Quoted passage -
★ ★ ★ ★ ★ ★ ★

Choice Models for Predicting Divisional Winners in Major League Baseball
Barry, Daniel, Hartigan, J. A., Journal of the American Statistical Association
Major league baseball is played by 26 teams divided into two leagues, the American League and the National League. The American Leage (AL) has two divisions, the AL East and the AL West, each consisting of 7 teams. The National League (NL) has two divisions, the NL East and the NL West, each also consisting of 7 teams. Each of the 26 teams plays 162 games in a season against teams in their own league. At the end of the regular season, the teams with the best record in each division play one another in a best-of-7-game series to decide the league champions. The two league champions then meet in a best-of-7-game series called the World Series.
The data for a particular season is available from the weekly magazine The Sporting News, which publishes a schedule of all games in early March and publishes the results of all games from the previous week during the season. Summary data for the 1991 National League season appears in Table 1. The table presents the results of home and away games for each pair of teams in four 6-week periods.
We will estimate the probability of winning their division for each of the teams, given the results of all games played up to a certain date and the list of remaining games for each team. We wish to allow for differing strengths for each team, for differing home advantages, and for changing strengths over time. It will be seen from Table 1 for example, that Atlanta had a poor record before the All-Star break (39 of 79) and a good record after the break (55 of 83).
We use a choice model for predicting the outcome of each game. The parameters of the model depend on the teams involved, on which team is playing at home, and on time. Markov chain sampling is used to simulate the outcomes of future games and so predict the eventual division winners. We argue that it is necessary to allow for changing team strengths with time, because some teams appear to change noticeably over a season. We present a variety of predictions of outcomes for the 1991 National League season. One prediction, at a certain point in the season when Atlanta was 2 games behind the Dodgers in number of wins, was that Atlanta had a better chance of winning the division than did the Dodgers. This occurred because Atlanta appeared stronger in the second half of the season and that strength was projected to the remaining games. In general, allowing for changing strengths encourages more conservative probability estimates; that is, the team with the best record has a lower probability of winning under the changing strength model than under a fixed strength model, because it is likely to have lower future strength than its record indicates.

★ ★ ★ ★ ★ ★ ★

Supplied information -
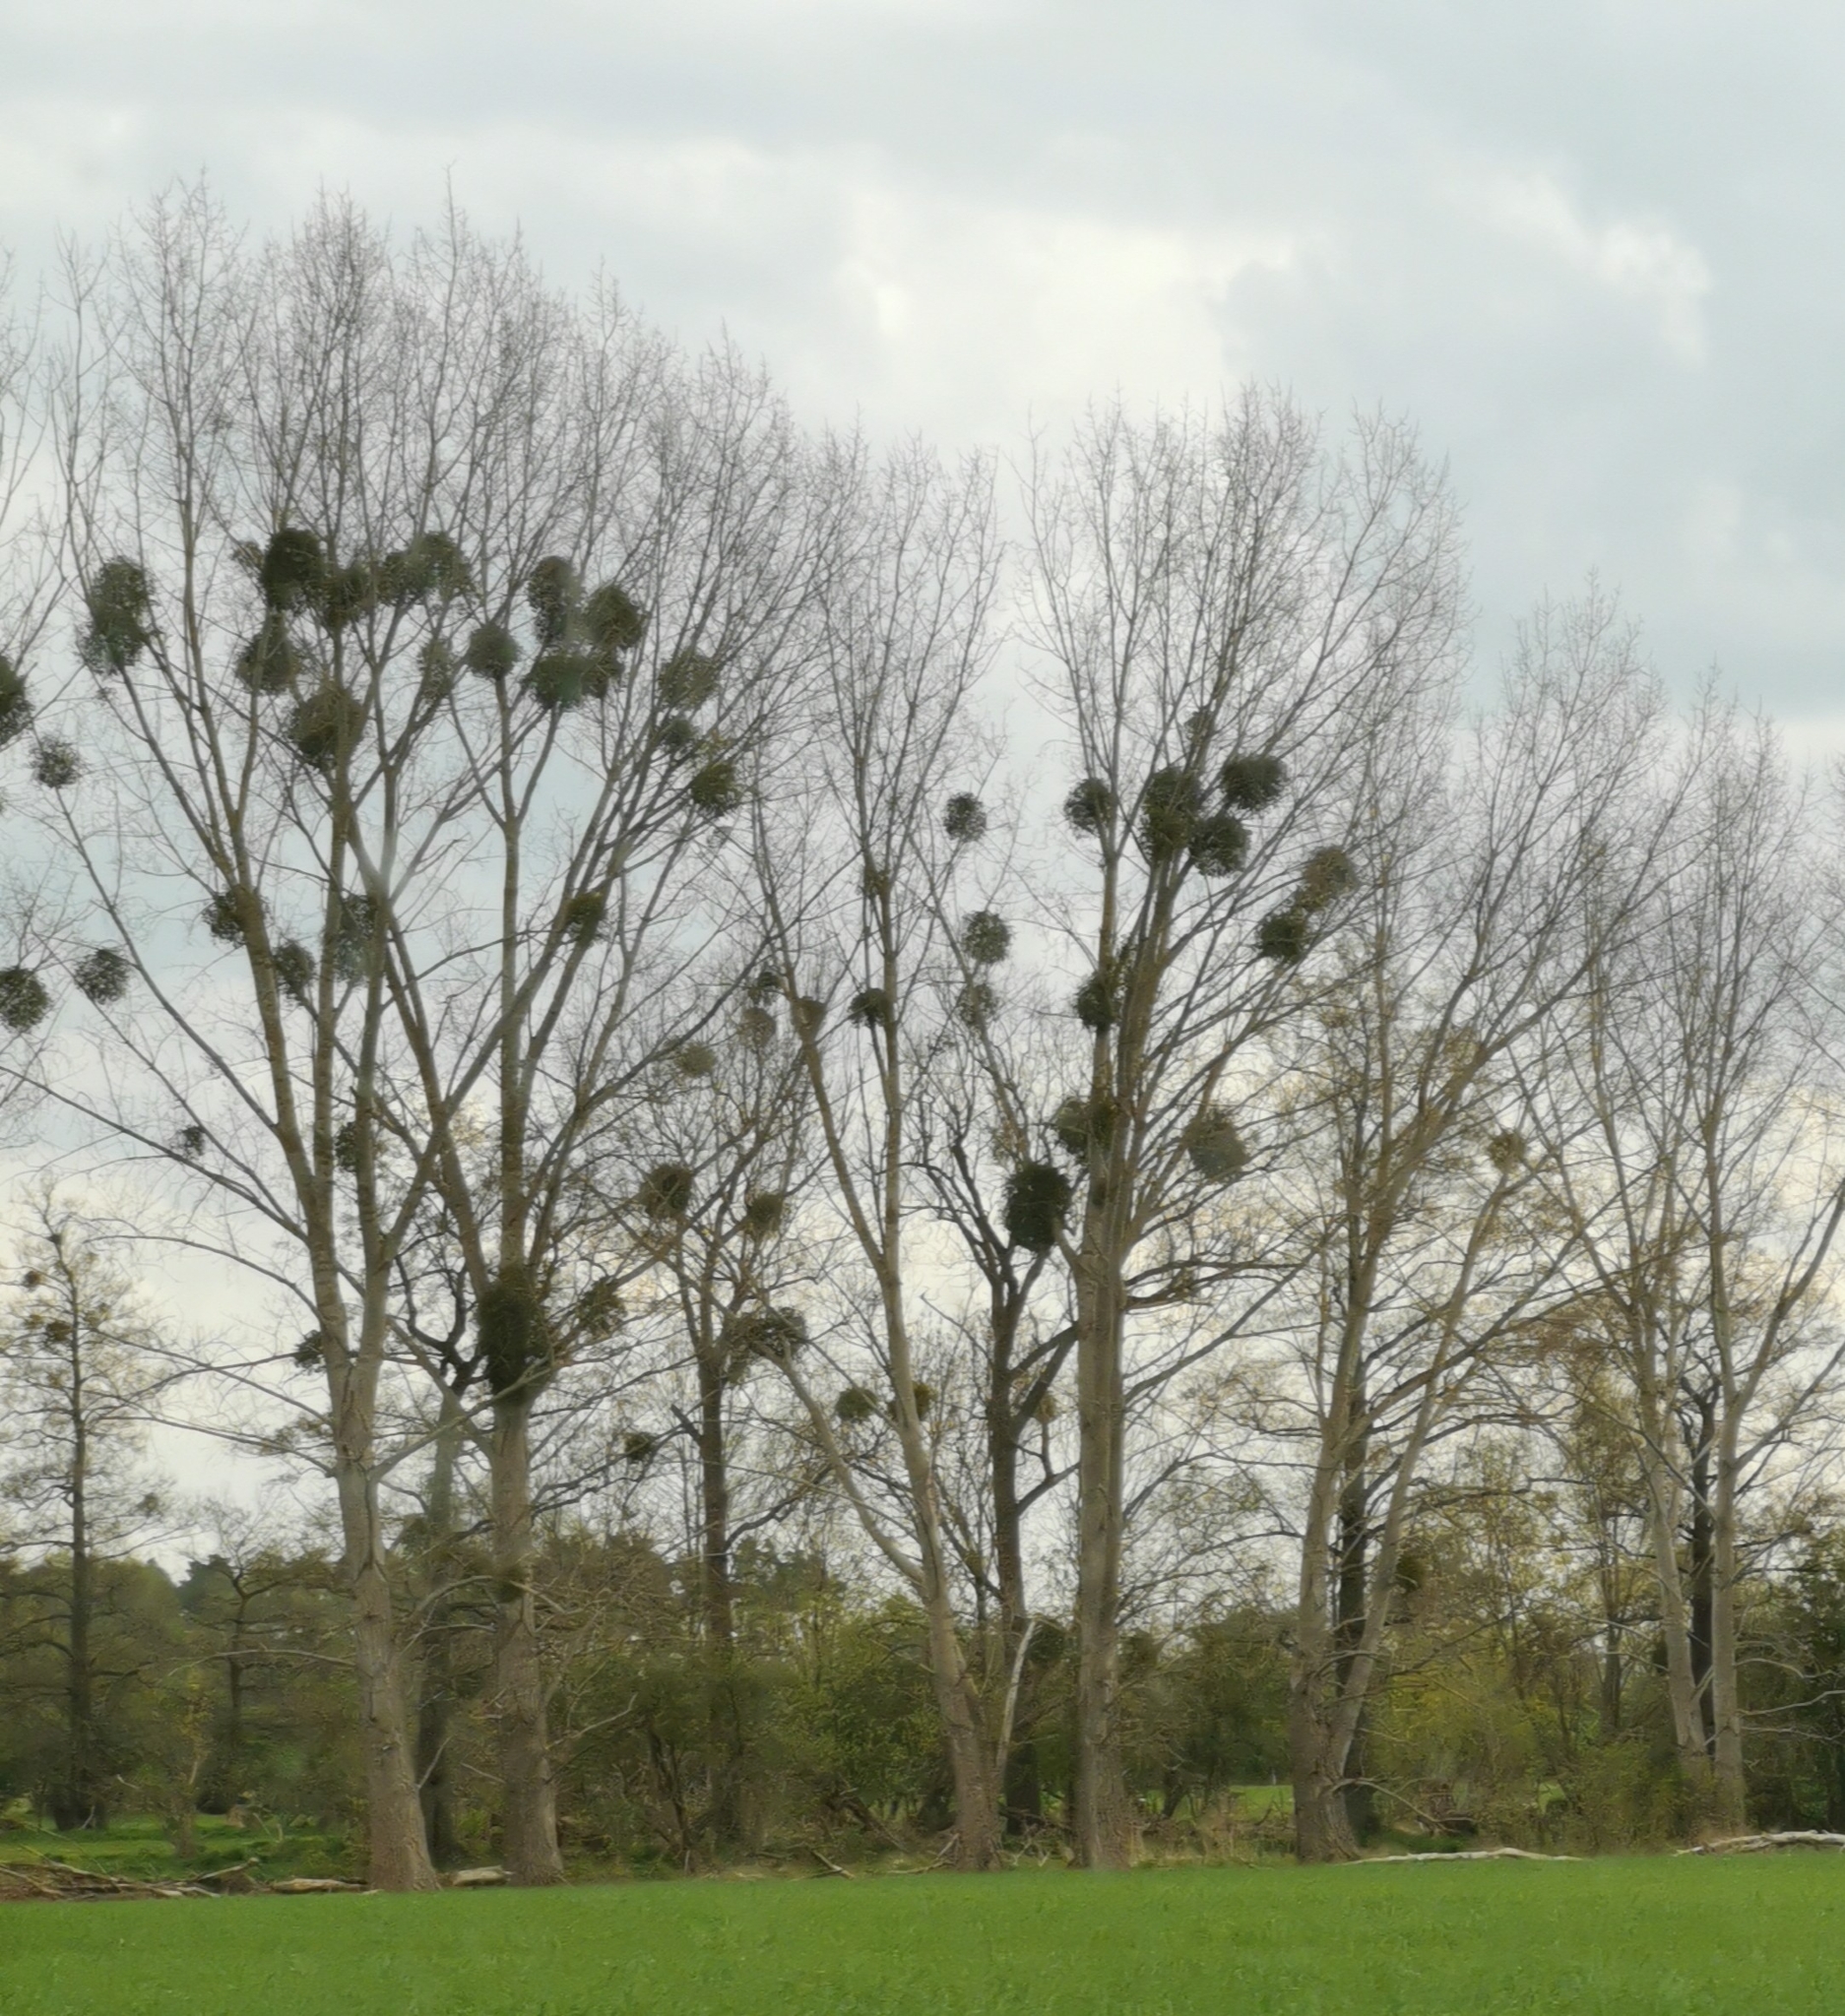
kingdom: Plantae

★ ★ ★ ★ ★ ★ ★

List of tasks -
a - Reproduce word for word the portion of the passage on predicting baseball division winners between "The data for" and "four 6-week periods.", inclusive.
b - Carry on the passage on predicting baseball division winners, starting after its final sentence.

Replies -
a -
The data for a particular season is available from the weekly magazine The Sporting News, which publishes a schedule of all games in early March and publishes the results of all games from the previous week during the season. Summary data for the 1991 National League season appears in Table 1. The table presents the results of home and away games for each pair of teams in four 6-week periods.

b -
Of course, other variables influence the probability of winning. In baseball, the starting pitcher has a substantial effect on the final outcome of each game. We judged that this effect would average out in a relatively short period. Starting pitchers work in a regular rotation, so that the total number of wins in a couple of weeks could be predicted from an estimate of the average ability of the team's starting pitchers. Collecting and analyzing the data for the rather large number of starting pitchers would be a formidable task. We suspect that including this variable would change the estimates for particular games quite a bit, and so the predictions as the season draws to a close (with 4 or 5 games remaining for each team) would be substantially affected. Toward the end of the season, you need to know who is pitching.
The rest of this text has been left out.